---------- GIVEN TEXT
Tom Pittman's WebLog

2010 March 20 -- The Nature of Education

A criticism I often hear is that I must always be right. Although not so intended, I take it as praise. Yes, being Right is better than being Wrong. Sometimes I err and take the wrong side of a question, but as soon as I learn my mistake, I switch sides. The Bible calls that "repentance" and it's a virtue. The Bible never teaches being Wrong (also known as vulnerability) as a virtue. One consequence of needing to be Right is that I review every conflict to see if in fact I might have been Wrong. I do make mistakes, so I need to do this carefully. It takes time. I'm still thinking about Edutainment.

I can now categorically say that education is inherently disaffirming. By nature the process involves the rejection of Wrong ideas and replacing them with Right ones. Learning that your ideas are Wrong is disaffirming. This is an important quality, because affirmation is the chief value of Feelers in the MBTI model. Truth, which calls for replacing wrong ideas with right ones, is the chief value of Thinkers. Needless to say, I am not a Feeler.
--------------------
[TASKS FOR THIS EXERCISE]
(a) According to the post on the nature of education, what is the chief value of Thinkers in the MBTI model?
(b) Carry on writing the post on the nature of education after its final sentence.
The data after this comes from a different source.
---------- SUPPLIED ENTRIES
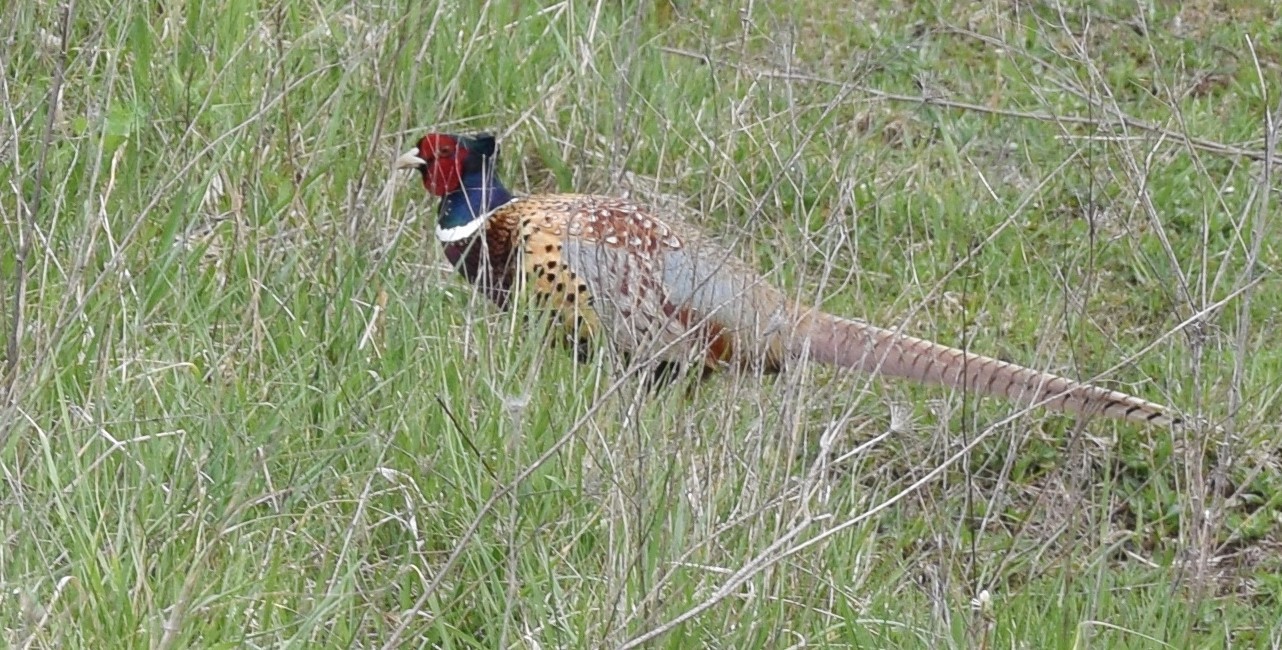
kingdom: Animalia
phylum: Chordata
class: Aves
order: Galliformes
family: Phasianidae
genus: Phasianus
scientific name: Phasianus colchicus
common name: Common pheasant
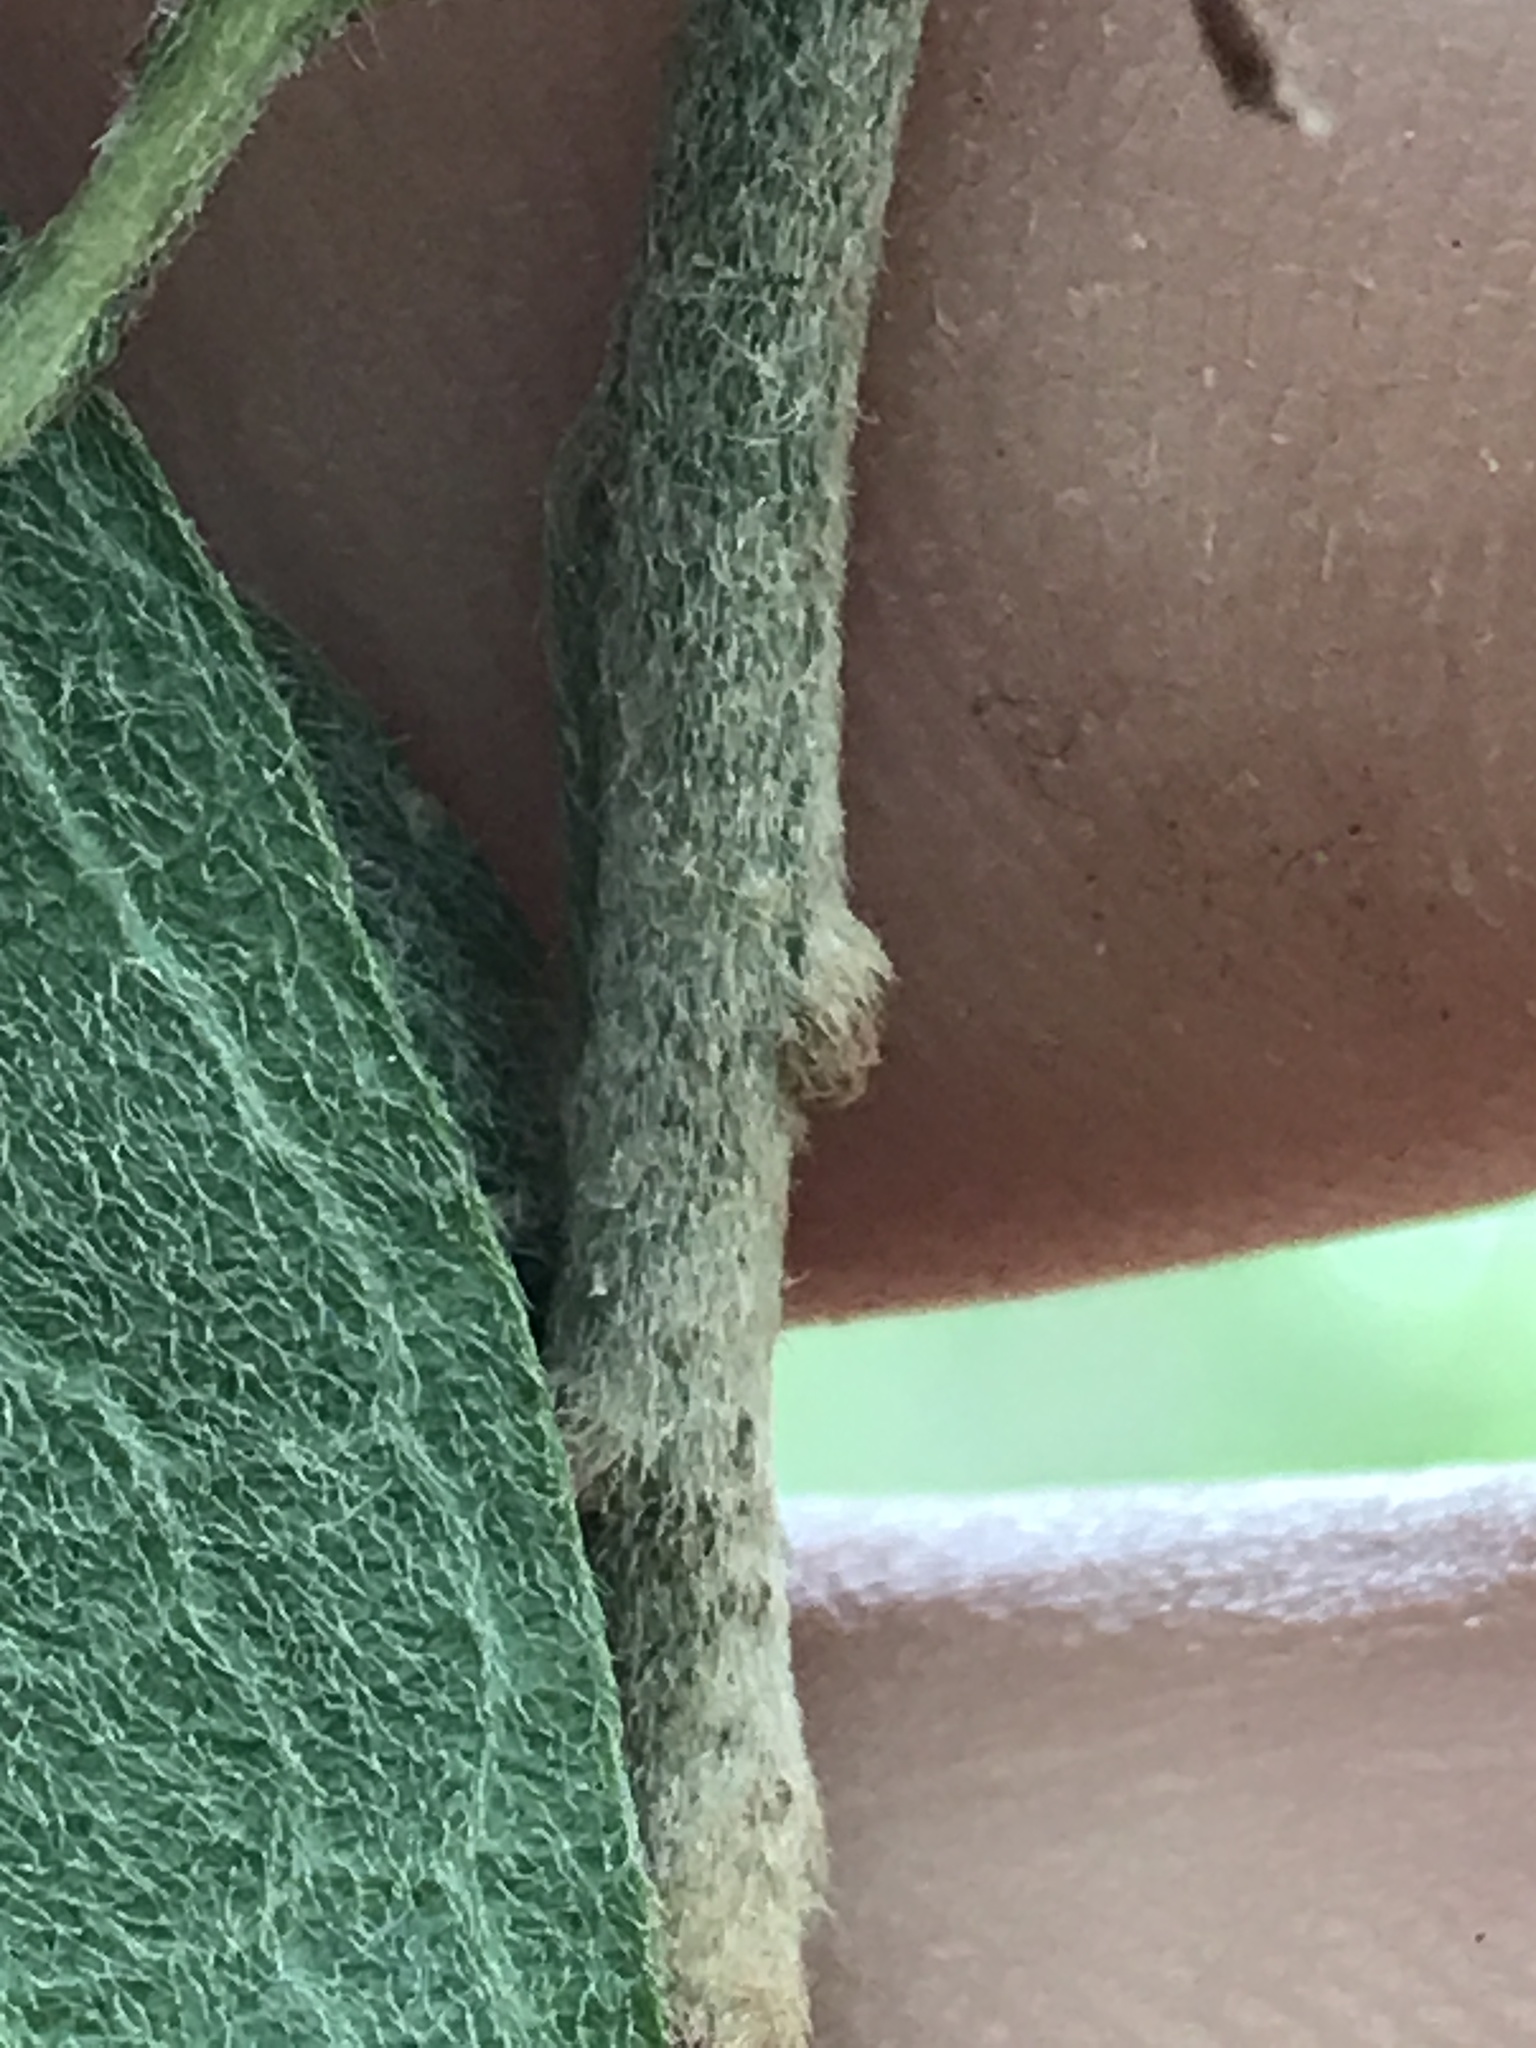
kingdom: Plantae
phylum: Tracheophyta
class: Magnoliopsida
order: Ericales
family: Sapotaceae
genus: Sideroxylon
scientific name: Sideroxylon lanuginosum
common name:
--------------------
[TASK-BY-TASK ANSWERS]
(a) Truth, which calls for replacing wrong ideas with right ones.

(b)
So how is it that Feelers seem to make better teachers than Thinkers? Nobody wants to be disaffirmed, least of all the Feelers. So if we are going to educate all people without regard to whether they are Thinkers or Feelers, we need to do it in a way that is not overly disaffirming. Did you notice the qualification? It's not education at all if it's not disaffirming. We have a lot of that kind of "education" in the USA, where we rank dead last in quality of education among the industrial nations of the world, but first in self-esteem. Apparently Feelers only seem to make better teachers.

Ideally, education should be tailored to the particular needs of the student, a Socratic log with the teacher at one end and (one) student at the other. But that is very expensive. Failing that, we can smother the educational disaffirmations in a heap of affirming praise. I try to do that, but high-quality Feelers can pick out or invent disaffirmations even where none were intended. As the joke puts it, "If there are two ways to understand something I said, and one of them is negative, I meant the other one. If there is only one way to understand what I said, and it is negative, I still meant the other one."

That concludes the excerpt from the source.